From Methodology to Research Findings: Tomáš Gráf on Spoken English and Learner Corpus Research

Date : 2026-01-23 Department : College of Foreign Languages & Literature
【Article by Department of English】

On Tuesday, January 20, 2026, an academic lecture hosted by Professor Siaw-Fong Chung of the Department of English at National Chengchi University (NCCU), and supported by the National Science and Technology Council (NSTC), was held at NCCU Dah Hsian Seetoo Library. The lecture featured Dr. Tomáš Gráf from the Faculty of Arts at Charles University, Prague, affiliated with the Department of Linguistics and the Department of English Language and ELT Methodology. His talk, entitled ‘Methodological Approaches and Questions in Learner Corpus Research’, addressed key issues in learner corpus research from a methodological perspective.

The event opened with remarks by Professor Siaw-Fong Chung, who introduced the speaker’s academic background. With long-standing engagement in corpus linguistics research, Professor Chung drew on her extensive research experience to outline the scholarly context and significance of the lecture and helped the audience appreciate the importance of the topic. The event attracted enthusiastic participation from scholars and students in linguistics and language teaching, as well as faculty and students from the Colleges of Communication, Education, and Social Sciences. This wide participation highlighted a vibrant atmosphere of cross-disciplinary academic exchange on campus.

Dr. Gráf has long been devoted to learner corpus research, with a particular focus on English learners’ fluency and accuracy, as well as differences between advanced learners and professional language users. In this lecture, he reviewed his fifteen years of research on the design and construction of learner corpora, from early general-purpose corpora to more recent specialized corpora developed for specific research aims.

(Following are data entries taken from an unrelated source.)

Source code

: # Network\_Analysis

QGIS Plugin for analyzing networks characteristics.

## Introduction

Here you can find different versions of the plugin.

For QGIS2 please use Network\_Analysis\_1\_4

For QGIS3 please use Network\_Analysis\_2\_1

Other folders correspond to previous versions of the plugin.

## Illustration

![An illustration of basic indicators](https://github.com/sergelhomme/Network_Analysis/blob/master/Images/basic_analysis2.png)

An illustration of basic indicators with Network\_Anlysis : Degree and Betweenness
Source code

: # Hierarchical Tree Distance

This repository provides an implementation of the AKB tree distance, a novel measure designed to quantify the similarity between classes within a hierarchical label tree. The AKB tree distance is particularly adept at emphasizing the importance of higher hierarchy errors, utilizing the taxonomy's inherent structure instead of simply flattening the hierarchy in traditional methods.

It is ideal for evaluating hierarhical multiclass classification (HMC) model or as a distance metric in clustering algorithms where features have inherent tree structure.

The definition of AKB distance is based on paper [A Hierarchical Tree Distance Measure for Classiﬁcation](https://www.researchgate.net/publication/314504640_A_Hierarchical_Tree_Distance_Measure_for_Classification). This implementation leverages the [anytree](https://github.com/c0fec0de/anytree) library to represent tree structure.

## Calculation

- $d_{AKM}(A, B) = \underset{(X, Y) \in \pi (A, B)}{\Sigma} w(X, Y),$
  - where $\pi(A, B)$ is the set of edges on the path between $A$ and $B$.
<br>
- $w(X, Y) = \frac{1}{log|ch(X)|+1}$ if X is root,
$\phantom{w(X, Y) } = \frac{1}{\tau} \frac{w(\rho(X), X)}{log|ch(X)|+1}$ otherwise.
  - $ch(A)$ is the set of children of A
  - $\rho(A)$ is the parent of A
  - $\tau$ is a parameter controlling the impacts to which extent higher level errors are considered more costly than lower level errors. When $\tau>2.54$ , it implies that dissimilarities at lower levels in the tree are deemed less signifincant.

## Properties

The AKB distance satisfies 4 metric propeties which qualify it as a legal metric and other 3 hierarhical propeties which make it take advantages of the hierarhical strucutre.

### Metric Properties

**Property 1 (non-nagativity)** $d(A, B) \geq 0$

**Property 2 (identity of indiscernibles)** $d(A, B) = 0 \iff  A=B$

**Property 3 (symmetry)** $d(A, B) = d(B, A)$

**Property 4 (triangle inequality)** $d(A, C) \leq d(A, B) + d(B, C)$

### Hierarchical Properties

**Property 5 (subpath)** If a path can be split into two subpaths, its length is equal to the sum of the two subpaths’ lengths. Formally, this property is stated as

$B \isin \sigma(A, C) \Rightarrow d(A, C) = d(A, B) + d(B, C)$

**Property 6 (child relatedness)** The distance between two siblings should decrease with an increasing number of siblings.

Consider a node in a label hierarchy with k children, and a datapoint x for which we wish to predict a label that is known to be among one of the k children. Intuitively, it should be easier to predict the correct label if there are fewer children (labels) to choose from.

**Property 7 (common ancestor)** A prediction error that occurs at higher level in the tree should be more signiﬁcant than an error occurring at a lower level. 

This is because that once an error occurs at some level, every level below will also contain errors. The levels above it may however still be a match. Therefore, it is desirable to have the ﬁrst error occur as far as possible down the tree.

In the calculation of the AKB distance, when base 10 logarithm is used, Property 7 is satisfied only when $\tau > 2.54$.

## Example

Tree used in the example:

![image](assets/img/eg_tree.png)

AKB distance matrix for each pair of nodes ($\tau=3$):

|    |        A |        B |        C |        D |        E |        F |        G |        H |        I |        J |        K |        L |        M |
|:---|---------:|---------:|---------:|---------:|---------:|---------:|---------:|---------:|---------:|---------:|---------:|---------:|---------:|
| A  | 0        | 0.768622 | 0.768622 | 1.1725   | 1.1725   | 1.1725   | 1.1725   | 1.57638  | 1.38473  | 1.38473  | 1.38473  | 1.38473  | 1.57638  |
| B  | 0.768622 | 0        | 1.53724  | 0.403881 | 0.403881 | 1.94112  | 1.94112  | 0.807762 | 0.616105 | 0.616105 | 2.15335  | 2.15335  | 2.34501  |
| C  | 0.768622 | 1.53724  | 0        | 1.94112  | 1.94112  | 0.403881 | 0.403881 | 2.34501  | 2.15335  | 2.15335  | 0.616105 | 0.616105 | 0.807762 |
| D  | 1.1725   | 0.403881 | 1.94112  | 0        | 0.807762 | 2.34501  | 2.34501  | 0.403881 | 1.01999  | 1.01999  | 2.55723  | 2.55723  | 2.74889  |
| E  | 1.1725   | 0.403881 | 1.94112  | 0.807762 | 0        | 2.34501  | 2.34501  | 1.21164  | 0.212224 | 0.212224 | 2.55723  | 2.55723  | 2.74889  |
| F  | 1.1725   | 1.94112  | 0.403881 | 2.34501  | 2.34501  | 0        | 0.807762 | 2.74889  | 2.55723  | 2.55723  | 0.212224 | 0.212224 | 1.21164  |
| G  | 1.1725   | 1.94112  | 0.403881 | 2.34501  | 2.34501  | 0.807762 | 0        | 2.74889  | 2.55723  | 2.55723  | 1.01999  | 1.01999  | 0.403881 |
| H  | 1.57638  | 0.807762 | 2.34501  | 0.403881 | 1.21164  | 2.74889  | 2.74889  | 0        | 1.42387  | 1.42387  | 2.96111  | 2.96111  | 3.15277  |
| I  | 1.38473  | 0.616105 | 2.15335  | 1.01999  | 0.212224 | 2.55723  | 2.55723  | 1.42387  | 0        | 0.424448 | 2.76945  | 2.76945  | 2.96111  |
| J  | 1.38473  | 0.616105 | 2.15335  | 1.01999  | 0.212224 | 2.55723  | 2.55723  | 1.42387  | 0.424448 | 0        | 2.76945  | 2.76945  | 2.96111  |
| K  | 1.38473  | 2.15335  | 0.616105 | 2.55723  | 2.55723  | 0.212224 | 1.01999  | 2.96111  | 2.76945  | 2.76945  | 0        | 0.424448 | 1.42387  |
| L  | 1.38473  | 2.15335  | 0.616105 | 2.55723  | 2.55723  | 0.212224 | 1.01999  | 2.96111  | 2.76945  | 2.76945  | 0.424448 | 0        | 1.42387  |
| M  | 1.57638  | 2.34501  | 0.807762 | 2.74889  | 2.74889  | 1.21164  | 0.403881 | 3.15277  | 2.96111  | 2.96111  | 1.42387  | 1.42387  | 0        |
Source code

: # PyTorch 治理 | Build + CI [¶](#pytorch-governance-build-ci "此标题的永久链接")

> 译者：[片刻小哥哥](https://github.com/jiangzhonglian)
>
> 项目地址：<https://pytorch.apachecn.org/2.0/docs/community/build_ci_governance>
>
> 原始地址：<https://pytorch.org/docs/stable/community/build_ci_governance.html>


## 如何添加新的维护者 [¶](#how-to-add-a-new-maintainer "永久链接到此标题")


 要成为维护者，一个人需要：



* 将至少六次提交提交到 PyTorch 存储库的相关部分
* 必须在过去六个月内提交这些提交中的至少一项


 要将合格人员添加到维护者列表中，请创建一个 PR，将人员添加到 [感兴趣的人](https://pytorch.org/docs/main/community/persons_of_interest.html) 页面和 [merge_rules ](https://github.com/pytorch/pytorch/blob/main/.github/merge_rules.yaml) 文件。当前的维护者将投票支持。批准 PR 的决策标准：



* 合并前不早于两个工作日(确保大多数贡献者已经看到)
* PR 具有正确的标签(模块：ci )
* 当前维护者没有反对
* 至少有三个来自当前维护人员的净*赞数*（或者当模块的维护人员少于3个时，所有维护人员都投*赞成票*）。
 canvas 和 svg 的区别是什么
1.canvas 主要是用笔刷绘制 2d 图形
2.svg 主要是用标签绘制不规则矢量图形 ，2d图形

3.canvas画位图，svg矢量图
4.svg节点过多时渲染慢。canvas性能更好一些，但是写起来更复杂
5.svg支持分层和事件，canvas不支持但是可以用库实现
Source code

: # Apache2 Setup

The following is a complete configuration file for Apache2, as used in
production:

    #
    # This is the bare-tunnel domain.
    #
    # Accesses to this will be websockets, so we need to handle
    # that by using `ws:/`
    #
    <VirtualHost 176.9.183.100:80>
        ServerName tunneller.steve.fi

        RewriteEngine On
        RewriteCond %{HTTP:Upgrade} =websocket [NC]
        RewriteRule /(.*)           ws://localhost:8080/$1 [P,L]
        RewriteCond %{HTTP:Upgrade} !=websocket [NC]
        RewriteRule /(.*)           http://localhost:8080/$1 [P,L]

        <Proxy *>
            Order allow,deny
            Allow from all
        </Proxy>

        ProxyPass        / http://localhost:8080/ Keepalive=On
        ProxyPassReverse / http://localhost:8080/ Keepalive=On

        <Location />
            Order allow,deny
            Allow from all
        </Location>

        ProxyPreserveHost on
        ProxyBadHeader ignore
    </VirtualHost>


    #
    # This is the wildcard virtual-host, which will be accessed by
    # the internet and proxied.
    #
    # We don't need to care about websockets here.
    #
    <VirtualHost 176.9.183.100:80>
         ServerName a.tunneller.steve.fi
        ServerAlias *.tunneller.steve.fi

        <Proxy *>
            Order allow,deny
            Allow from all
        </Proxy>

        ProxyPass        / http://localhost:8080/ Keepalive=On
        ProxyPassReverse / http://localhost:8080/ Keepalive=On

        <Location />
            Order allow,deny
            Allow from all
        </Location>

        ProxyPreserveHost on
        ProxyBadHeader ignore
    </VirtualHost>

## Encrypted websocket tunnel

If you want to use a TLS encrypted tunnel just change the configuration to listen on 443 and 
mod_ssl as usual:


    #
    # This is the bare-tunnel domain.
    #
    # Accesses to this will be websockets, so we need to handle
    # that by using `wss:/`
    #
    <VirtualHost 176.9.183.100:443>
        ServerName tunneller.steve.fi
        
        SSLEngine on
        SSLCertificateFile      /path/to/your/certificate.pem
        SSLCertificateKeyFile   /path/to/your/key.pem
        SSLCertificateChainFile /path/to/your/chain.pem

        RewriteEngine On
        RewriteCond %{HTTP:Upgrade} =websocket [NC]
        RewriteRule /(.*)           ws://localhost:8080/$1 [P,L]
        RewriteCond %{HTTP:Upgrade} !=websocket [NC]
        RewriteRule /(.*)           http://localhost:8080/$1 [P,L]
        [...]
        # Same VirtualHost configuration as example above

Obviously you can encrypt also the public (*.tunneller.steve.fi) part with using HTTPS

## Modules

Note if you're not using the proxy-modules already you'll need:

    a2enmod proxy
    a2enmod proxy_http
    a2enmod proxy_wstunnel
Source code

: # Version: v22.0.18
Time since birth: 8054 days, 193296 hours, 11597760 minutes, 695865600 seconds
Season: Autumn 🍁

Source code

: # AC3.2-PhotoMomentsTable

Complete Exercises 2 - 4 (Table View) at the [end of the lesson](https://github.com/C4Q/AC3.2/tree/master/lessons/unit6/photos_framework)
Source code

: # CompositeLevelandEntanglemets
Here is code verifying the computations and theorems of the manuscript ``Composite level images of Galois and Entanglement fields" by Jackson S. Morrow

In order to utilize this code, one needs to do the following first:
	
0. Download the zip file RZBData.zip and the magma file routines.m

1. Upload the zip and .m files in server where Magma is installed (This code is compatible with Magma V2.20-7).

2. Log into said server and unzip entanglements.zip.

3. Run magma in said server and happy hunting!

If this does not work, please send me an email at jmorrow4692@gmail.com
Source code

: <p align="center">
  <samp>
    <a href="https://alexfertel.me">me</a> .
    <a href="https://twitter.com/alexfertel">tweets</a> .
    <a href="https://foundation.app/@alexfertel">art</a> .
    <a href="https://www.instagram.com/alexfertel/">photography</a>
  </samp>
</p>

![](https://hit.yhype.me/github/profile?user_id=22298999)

He also shared methodological reflections drawn from years of hands-on research practice.

In her opening remarks, Professor Chung further noted that, compared with general corpora, learner corpora pose greater challenges in construction. A key reason lies in the prevalence of interlanguage phenomena in learner language, which require corpus developers to make informed judgments and to annotate linguistic features accordingly. When additional variables such as register and language variety are incorporated into corpus design, linguistic annotation itself becomes a major challenge, and decisions about what to include or exclude become critical. These practical considerations correspond closely to the core methodological issues addressed by the speaker in learner corpus research.

During the lecture, Dr. Gráf used the internationally renowned spoken learner corpus LINDSEI (Louvain International Database of Spoken English Interlanguage) as a central case study to illustrate how corpus design can profoundly shape research outcomes. He emphasized that seemingly neutral elements, such as task design, instructions, and interviewer feedback, often function as ‘hidden variables’ that influence learner language production. For example, asking learners to avoid making mistakes as much as possible versus encouraging them to express themselves naturally without worrying about errors can lead to markedly different language performances and can therefore affect analyses of fluency and accuracy. Likewise, framing a task as a test may alter learners’ communicative strategies, with consequences for researchers’ observations of fluency, accuracy, and structural complexity.

Dr. Gráf also introduced several learner corpus projects developed by his research team based on LINDSEI, including the CzErasmus Corpus, which tracks changes in students’ language performance before and after study-abroad experiences, and the Expanded LINDSEI, which incorporates data from Taiwanese learners. Drawing on these projects, he highlighted the crucial role of data comparability and the collection and design of metadata in cross-linguistic and cross-learning-background comparisons. He stressed that only through systematic collection of detailed information on learners’ linguistic backgrounds, learning experience, and task conditions at the corpus design stage can researchers avoid the conflation of proficiency differences with task effects or first-language influence, and this improves the interpretability and reliability of research findings.

At the level of methodological reflection, Dr. Gráf further cautioned that while large-scale corpora are effective in revealing overall trends and group-level patterns, they may also weaken or obscure differences among individual learners. When researchers examine measures of language performance, such as fluency, accuracy, or complexity, they should therefore interpret averages with care and remain attentive to individual-level variation and the diverse developmental strategies used by different learners, rather than equate statistical trends directly with actual learner behavior.

At the conclusion of his talk, Dr. Gráf returned to fundamental questions in learner corpus research and discussed the potential ‘flattening’ effect that large corpora may impose on individual learners’ developmental paths in both research design and analysis. He called on researchers to look beyond quantitative analysis and to continue attention to learners’ individual developmental paths, strategic choices, and the variation and turning points that appear across different stages of learning.

He quoted, “The beauty of corpora is that they can be created with a purpose,” and encouraged early-career scholars to define their research questions clearly and to plan methodological designs carefully before data collection, so that corpora truly serve research aims rather than merely increase in scale. Overall, the lecture offered rich and thought-provoking insights into learner corpus research and second language acquisition, and it also demonstrated the concrete outcomes of NSTC-funded projects carried out by faculty at this university, as well as their continued efforts to promote linguistic research and international academic exchange.